If your wife tells you she loves you, if you value your features, I’d suggest you don’t respond to her declaration with, ‘how much do I need to love you in return?’ As far as love for your wife goes, most questions beginning with ‘how much do I need to…’ will not end well. And, let’s be honest, rightly so.
There are certain relationships where ‘how much’ is a perfectly valid question, of course. The relationship I have with every shopkeeper I try to engage in business pretty much starts and ends with that question. ‘How much does it cost?’ is about the only valid question in that scenario. But then, neither me nor any local shopkeepers are claiming to love one another. It is a mere business transaction and literally nothing more.

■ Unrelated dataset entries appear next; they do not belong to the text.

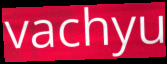
vachyu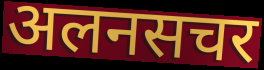
अलनसचर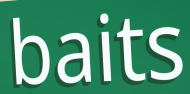
baitsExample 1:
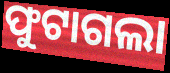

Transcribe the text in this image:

ଫୁଟାଗଲା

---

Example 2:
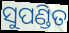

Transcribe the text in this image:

ସୁପଣ୍ଡିତ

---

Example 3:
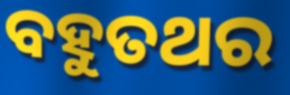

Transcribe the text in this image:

ବହୁତଥର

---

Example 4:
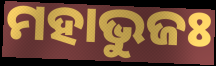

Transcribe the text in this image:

ମହାଭୁଜଃ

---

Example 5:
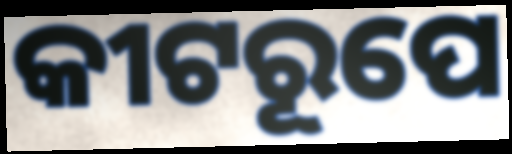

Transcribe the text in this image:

କୀଟରୂପେ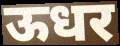
ऊधर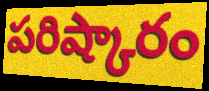
పరిష్కారంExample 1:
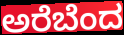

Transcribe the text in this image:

ಅರೆಬೆಂದ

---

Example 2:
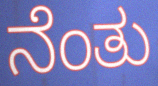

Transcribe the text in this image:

ನೆಂತು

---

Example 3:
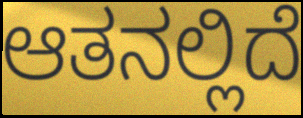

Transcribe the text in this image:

ಆತನಲ್ಲಿದೆ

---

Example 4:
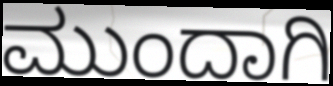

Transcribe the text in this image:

ಮುಂದಾಗಿ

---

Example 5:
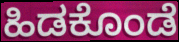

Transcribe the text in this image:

ಹಿಡಕೊಂಡೆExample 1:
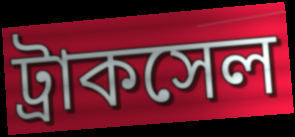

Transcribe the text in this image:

ট্রাকসেল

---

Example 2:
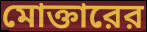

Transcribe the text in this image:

মোক্তারের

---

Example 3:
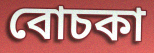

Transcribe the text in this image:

বোচকা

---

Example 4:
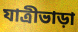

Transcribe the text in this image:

যাত্রীভাড়া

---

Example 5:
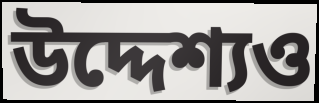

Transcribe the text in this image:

উদ্দেশ্যওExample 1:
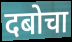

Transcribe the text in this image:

दबोचा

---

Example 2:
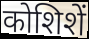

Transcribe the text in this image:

कोशिशें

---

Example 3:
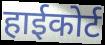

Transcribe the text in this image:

हाईकोर्ट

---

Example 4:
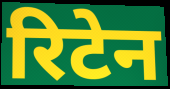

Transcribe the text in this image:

रिटेन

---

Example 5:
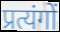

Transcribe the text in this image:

प्रत्यंगोंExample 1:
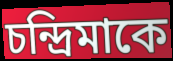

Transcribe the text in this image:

চন্দ্রিমাকে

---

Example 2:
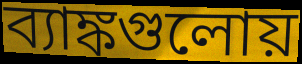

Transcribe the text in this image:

ব্যাঙ্কগুলোয়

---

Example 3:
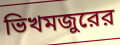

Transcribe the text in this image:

ভিখমজুরের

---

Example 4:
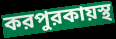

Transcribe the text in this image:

করপুরকায়স্থ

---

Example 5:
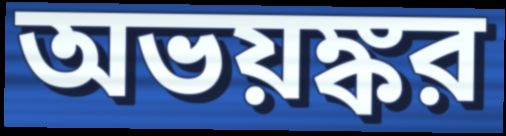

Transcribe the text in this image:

অভয়ঙ্করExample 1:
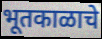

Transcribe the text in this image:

Which of these scenarios, do you think, more closely represents your relationship with Christ? Which, do you think, more closely mirrors your relationship to the local church? I am sure few of us would seriously argue for the latter. Jesus calls the church the apple of his eye and his bride. There is no doubt that Jesus is saying, ‘I love you’. If we wouldn’t ask our wife, ‘and exactly how much affection, and how much evidence of me loving you, will suffice, y’know, to have done my duty?’ I’m not sure what makes any of us think that is an appropriate thing to say to the Lord.
And John leaves us in no doubt about our view of the church either:
If anyone says, “I love God,” yet hates his brother, he is a liar. For anyone who does not love his brother, whom he has seen, cannot love God, whom he has not seen. And he has given us this command: Whoever loves God must also love his brother.
1 John 4:20-21
If Jesus says ‘I love you’, the church no less says the same. If we say we love Jesus, if we begin by asking ‘and exactly how much do I need to love the church in order to please him?’ we’re surely asking the wrong question.

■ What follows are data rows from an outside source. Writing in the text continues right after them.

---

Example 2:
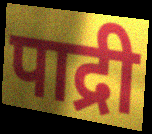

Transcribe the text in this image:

पाद्री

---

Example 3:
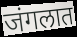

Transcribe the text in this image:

जंगलात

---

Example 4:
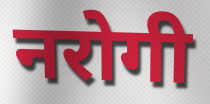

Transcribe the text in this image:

नरोगी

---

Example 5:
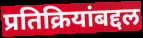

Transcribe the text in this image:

प्रतिक्रियांबद्दल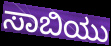
ಸಾಬಿಯು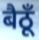
बैठूँ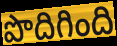
పొదిగిందిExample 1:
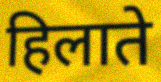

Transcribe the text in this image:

हिलाते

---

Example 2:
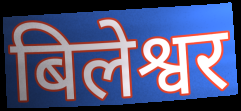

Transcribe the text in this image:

बिलेश्वर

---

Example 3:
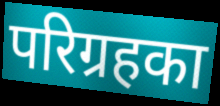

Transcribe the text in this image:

परिग्रहका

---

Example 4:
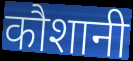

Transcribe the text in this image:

कौशानी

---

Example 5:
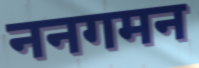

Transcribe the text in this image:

ननगमनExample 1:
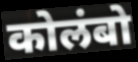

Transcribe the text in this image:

कोलंबो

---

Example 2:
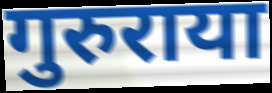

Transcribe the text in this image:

गुरुराया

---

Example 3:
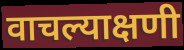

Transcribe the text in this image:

वाचल्याक्षणी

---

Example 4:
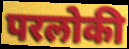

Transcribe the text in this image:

परलोकी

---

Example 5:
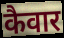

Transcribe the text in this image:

कैवार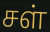
சள்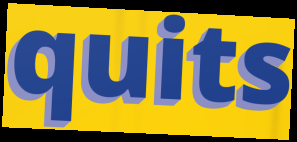
quits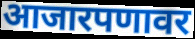
आजारपणावर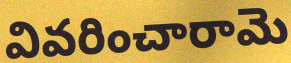
వివరించారామెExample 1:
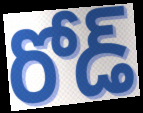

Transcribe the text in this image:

రోడ్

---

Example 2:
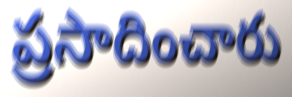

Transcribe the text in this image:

ప్రసాదించారు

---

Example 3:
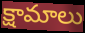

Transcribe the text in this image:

క్షామాలు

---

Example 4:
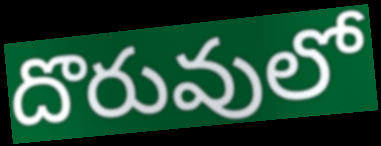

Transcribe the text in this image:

దొరువులో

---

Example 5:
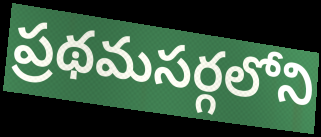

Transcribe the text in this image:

ప్రథమసర్గలోని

Jesus is not interested in a couple of hours on a Sunday. He doesn’t want part of your salary. He wants you. And of course, if he truly has all of you – if you love him with all your heart, soul, strength and mind – it will affect your bank balance, your time, your service and everything you are inclined to do. But, if you are quick to say, ‘and how much of that does Jesus want to be fine with me?’ we have hardly devoted our entire selves to him. We are, in effect, asking what is the least amount I have to do to get what I need from him. Which isn’t far off essentially treating Jesus like some sort of prostitute, who just needs paying – preferably as little as possible – to get what we want. And it is hard to think of a more disrespectful way to treat Christ than that.
If we are asking ‘how much prayer do I need to do?’ or ‘how much evangelism do I need to do?; or ‘how much do I have to serve?’ we are asking the wrong question. We are responding to a declaration of love with a statement that we are entering into some sort of contractual obligation. Jesus is not into quid pro quo. He wants your whole self – any less will simply not do.
Instead of reaching for ‘how much…’ questions, we are better asking, ‘what does Jesus deserve from me?’ We should take the focus off what we will do for Jesus, as though we are paying him back, and instead ask ourselves what Jesus deserves from us. Again, any answer that falls short of our whole selves is simply wrong.
If you love your wife, and you love your children, you know full well what you will do for them. You don’t ask what the minimum is that you can do in order for them to keep loving you. If you really love them, that question simply isn’t in your mind. The Lord Jesus surely deserves better.